Dr Aboujaoude explains, “More specifically, against this background of disinhibited, disassociated personhood, five psychological forces will vie to assert themselves: grandiosity, or the feeling that the sky is the limit when it comes to what we can accomplish online; narcissism, or how we tend to think of ourselves as the center of gravity of the World Wide Web; darkness, or how the Internet nurtures our morbid side; regression, or the remarkable immaturity we seem capable of once we log on; and impulsivity, or the urge-driven lifestyle many fall into online.

Examples abound in this area. The cult of fame (or infamy) has produced a litany of 7-minute starlets who parade themselves online doing the silliest and most mundane thing conceivable. We have oversized men in semi-nude parodying various art forms, young surgically-transformed girls promoting food and product lines, mindless display of superstar wannabes singing and dancing to cover-hits, desperate teens offering to “rent” their girlfriends for dates in order to buy the latest electronic gadgets, companies inviting married men to commit no-strings-attached adultery, and people selling illegally harvested kidneys and livers at competitive prices. And I have yet to include sex-depraved and morbid sites where online customers are invited to a pay-per-view to watch live executions, child rapes and other sadistic acts in what is commonly labeled as “polymorphous perversity”. In such a private, self-gratifying and boundless online environment, where everything is accessible to the young suggestible minds, depravity with deluded impunity is the order of the day.

Indeed, we have become idols-making factory. And in running helter-skelter to escape from the Truth that is immutable and transforming, we pursue, mimicry and embrace transient concepts of fame, power, superficial beauty and materialism. One author challenges us with this question, “Who are we without buying, owning or experiencing?” Alas, we may just discover that we are running empty. We have lost our core identity for we have traded it for the idols of this world; a world that caters only to the worship of self.

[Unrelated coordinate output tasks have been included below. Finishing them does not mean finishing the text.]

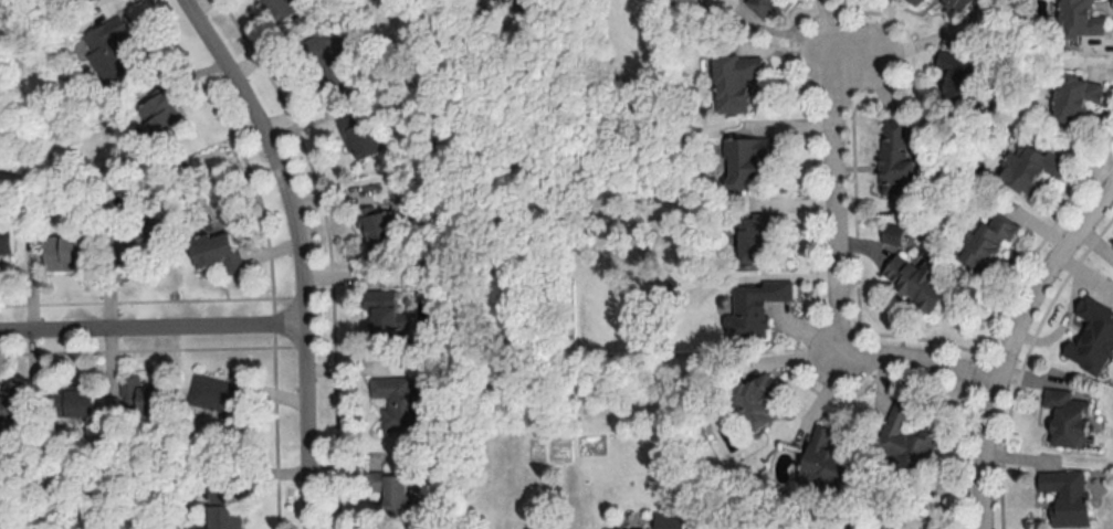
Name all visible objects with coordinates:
building: (75, 2)
building: (913, 2)
building: (957, 4)
building: (762, 8)
building: (278, 10)
building: (1079, 20)
building: (106, 49)
building: (327, 59)
building: (956, 81)
building: (733, 83)
building: (1074, 98)
building: (158, 120)
building: (360, 141)
building: (893, 159)
building: (743, 163)
building: (1029, 169)
building: (377, 230)
building: (755, 239)
building: (5, 241)
building: (142, 243)
building: (983, 244)
road: (297, 250)
building: (215, 252)
building: (64, 254)
road: (834, 272)
building: (916, 284)
building: (754, 307)
building: (380, 317)
road: (150, 331)
building: (1091, 338)
road: (1010, 342)
building: (219, 393)
building: (142, 397)
building: (755, 401)
building: (69, 403)
building: (396, 403)
building: (9, 407)
building: (1066, 418)
building: (903, 440)
building: (823, 462)
building: (387, 489)
building: (1065, 497)
building: (222, 508)
building: (667, 521)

Let me end with the sagely thoughts of John Kavanaugh: “Having patterned ourselves after the image of our commodities, we become disenfranchised of our very humanness. Reduced to commodities, we lose the intimacy of personal touch. We cannot truly see or listen as vibrant men and women…We do not walk in freedom, since we are paralyzed by what is. Such is the result of idolatry. Those who make idols and put their trust in them become like them.” 

For the Creator’s image has become the images-creator and is now a slave to them. Cheerz.